Kementerian Pekerjaan Umum dan Perumahan Rakyat (PUPR) resmi memulai pembangunan Bendungan Jeneleta di Kabupaten Gowa, Provinsi Sulawesi Selatan. Proyek ini bertujuan untuk meningkatkan pengendalian banjir di Kota Makassar, yang sebelumnya hanya mengandalkan Bendungan Bili-Bili dengan kapasitas 375 juta meter kubik (m³) yang dibangun pada 1997.
Menteri PUPR, Basuki Hadimuljono, menyatakan bahwa pembangunan bendungan dan embung di seluruh Indonesia adalah langkah nyata untuk mengatasi dampak perubahan iklim, terutama menghadapi cuaca ekstrem. “Pemerintah Indonesia harus memperbanyak tampungan air, baik embung maupun bendungan, untuk cadangan air saat kemarau dan efektif menahan debit banjir saat musim hujan,” jelasnya.

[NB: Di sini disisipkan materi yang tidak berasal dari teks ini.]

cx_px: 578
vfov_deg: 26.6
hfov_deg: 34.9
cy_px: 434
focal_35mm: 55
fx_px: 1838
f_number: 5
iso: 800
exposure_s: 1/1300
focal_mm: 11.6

Kepala Balai Besar Wilayah Sungai Pompengan Jeneberang (BBWSPJ), Suryadarma Hasyim, menambahkan bahwa Bendungan Bili-Bili kini tidak lagi memadai untuk mengendalikan banjir, seperti yang terjadi pada 2019. Bendungan Jeneleta akan berperan dalam menahan luapan Sungai Jenelata, yang berhilir ke Sungai Jeneberang, mendukung Bendungan Bili-Bili dalam mengatur aliran air.
“Bendungan Jenelata akan mereduksi banjir di Makassar dan membantu saat kekeringan, menyediakan cadangan air untuk pertanian, suplai air baku, dan kebutuhan masyarakat,” ujar Suryadarma. Bendungan ini juga akan mensuplai air irigasi untuk 26.773 hektar lahan pertanian dan menyediakan air baku 6,05 m³/dt untuk wilayah sekitar.

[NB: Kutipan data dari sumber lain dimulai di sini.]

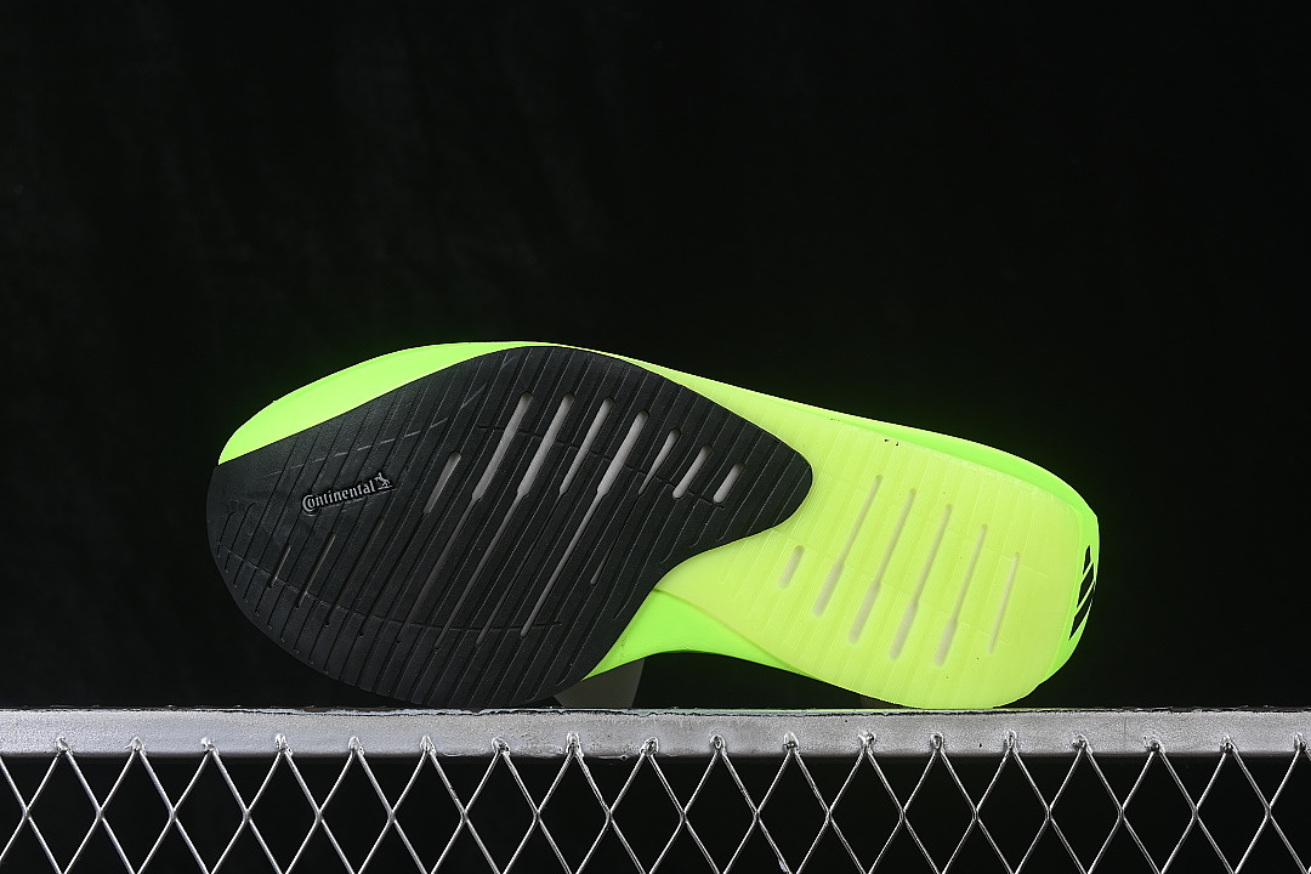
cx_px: 656
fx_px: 2731
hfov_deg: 27.0
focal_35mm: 75
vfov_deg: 18.2
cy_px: 437
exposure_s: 1/80
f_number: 8
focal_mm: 50
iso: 160
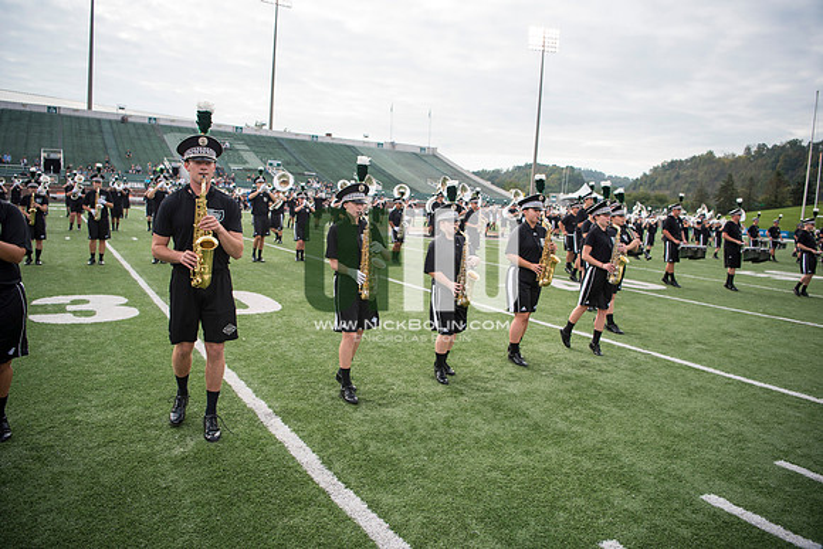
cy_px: 274
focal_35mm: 24
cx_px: 412
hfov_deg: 73.7
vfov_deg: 53.2
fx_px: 549
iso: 400
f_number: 2.8
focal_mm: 24
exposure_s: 1/2000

Selain itu, Bendungan Jenelata, dengan kapasitas tampungan 223,6 juta m³, memiliki potensi pembangkit listrik tenaga hidro 7 MW, serta potensi pariwisata air dan kuliner. Konstruksi yang dikerjakan oleh PT Adhi Karya (Persero) Tbk dan PT Wijaya Karya (Persero) Tbk bersama KSO CAMC Engineering Co., Ltd dari China, diperkirakan selesai pada 2028 dengan nilai kontrak Rp4,1 triliun, menggunakan dana pinjaman China dan APBN.